May 15, 2014 12:09 am JST

Widening interest rate gaps reviving yen carry trade

TOKYO -- Market players are speculating about a return of the yen carry trade amid rising interest rates in such markets as New Zealand and decreased volatility.

     Reserve Bank of New Zealand Gov. Graeme Wheeler commented Wednesday that carry trade activity from Japan is picking up.
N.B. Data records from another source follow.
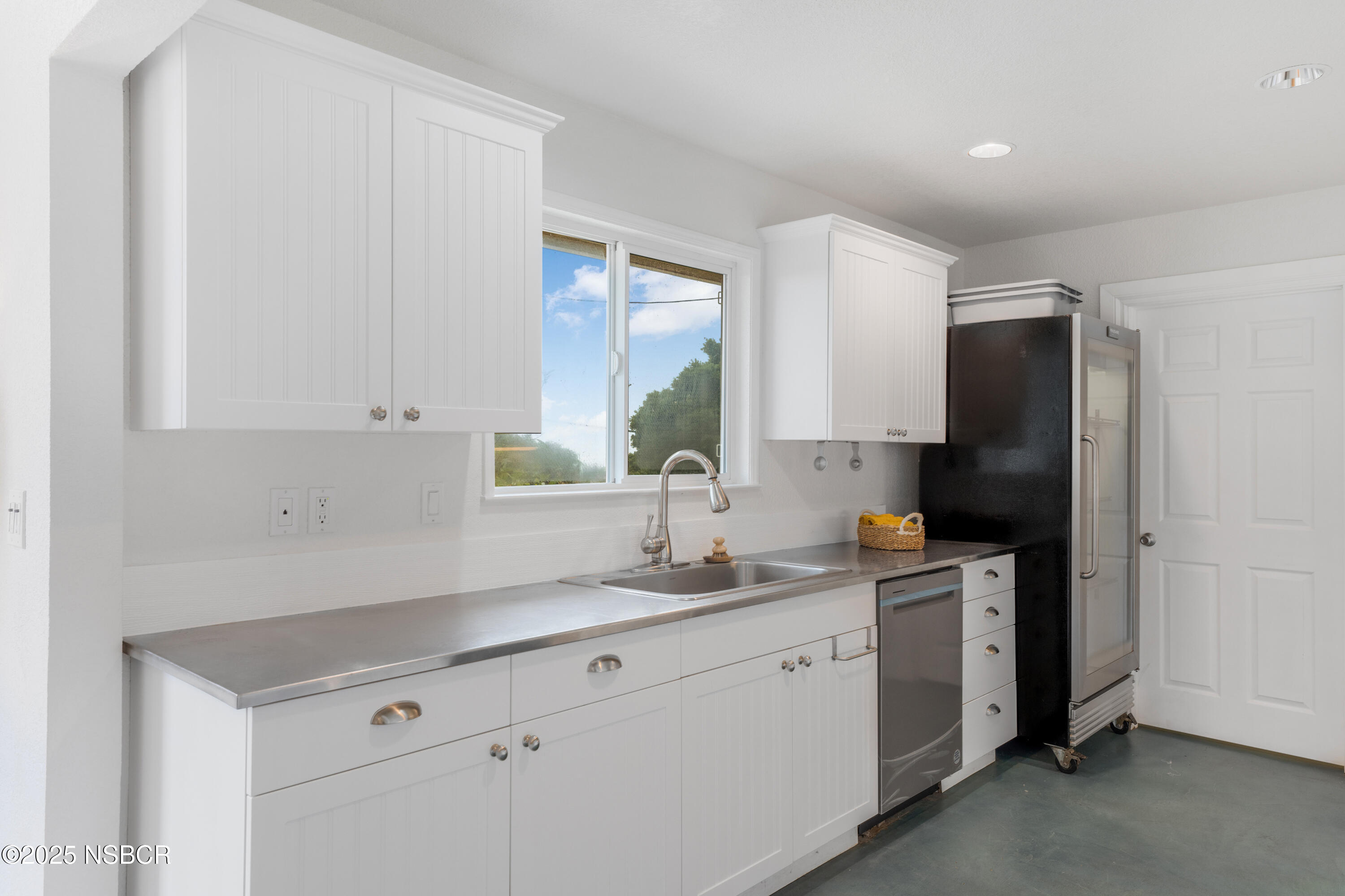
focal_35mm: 24
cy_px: 448
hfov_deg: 73.7
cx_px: 672
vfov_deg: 53.1
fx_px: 897
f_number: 8
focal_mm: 24
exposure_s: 1/25
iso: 320
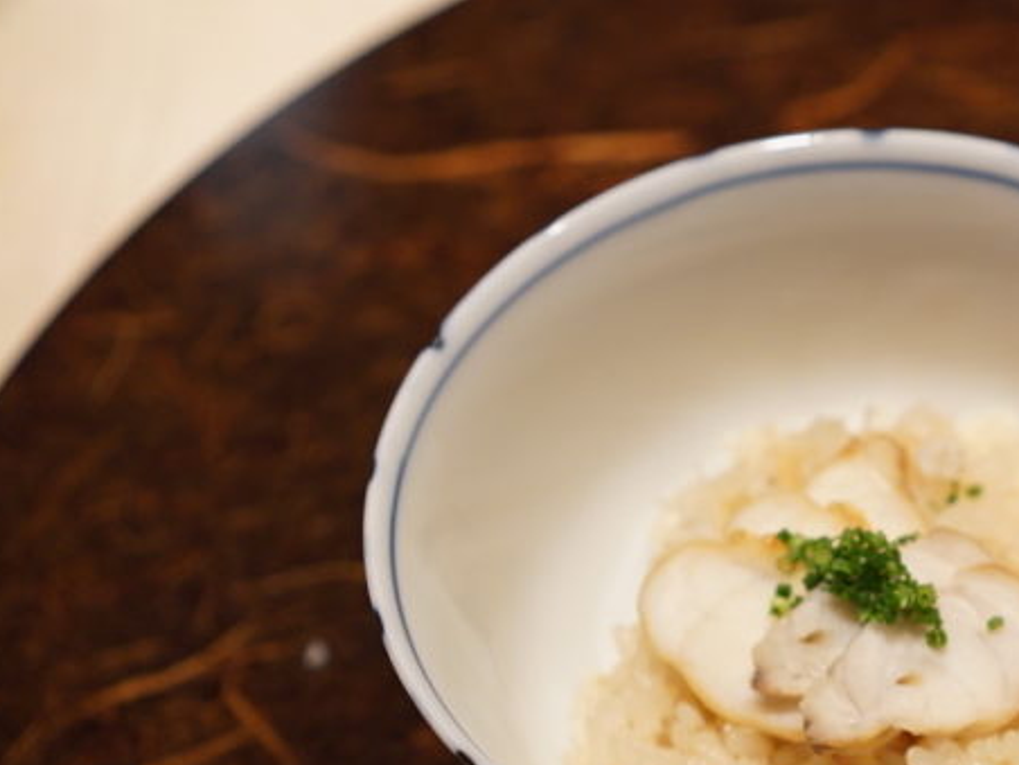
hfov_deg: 16.0
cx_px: 1102
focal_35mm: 120
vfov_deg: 12.3
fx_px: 3532
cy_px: 679
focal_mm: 55
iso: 1600
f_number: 3.2
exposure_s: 1/160
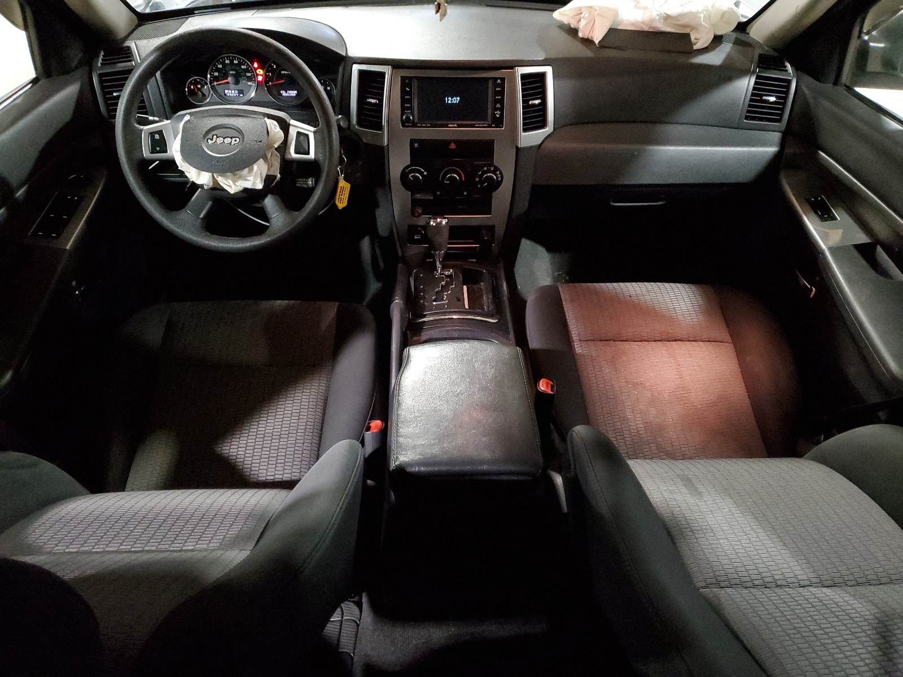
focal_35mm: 26
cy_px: 338
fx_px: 678
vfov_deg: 53.1
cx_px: 452
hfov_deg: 67.3
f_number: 1.5
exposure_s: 1/15
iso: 494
These transactions involve borrowing yen at low interest rates and selling it on foreign exchange markets to buy higher-yielding currencies.

     The New Zealand dollar is on an upswing against the yen, trading at around 88 yen to the kiwi. "(Wheeler's) comments were probably meant as a check on currency appreciation," says Kengo Suzuki at Mizuho Securities.

     The value of yen short positions held by speculators has not reached the level from the mid-2000s, when carry trades caused the yen to slide. "But it seems like carry trades are gradually picking up," says Maki Ogawa at Citibank Japan.

     The revival of the yen carry trade depends on two conditions. One is low volatility. The yen's one-month implied volatility against the dollar in the foreign exchange options market has dropped to the upper 5% range -- down by half from a year earlier and about the same as in the mid-2000s.

     The other requirement, an interest rate gap, is growing larger. New Zealand's central bank hiked rates in March and April, and emerging markets have raised rates to protect their currencies and tamp down inflation. This has created an environment friendly to retail forex investors looking to profit from a stable spread.

     "The interest rate difference is lacking compared with the heyday of the yen carry trade, but attention to high-interest-rate currencies such as the New Zealand dollar, the South African rand, and the Turkish lira is growing," says Takuya Kanda at the Research Institute.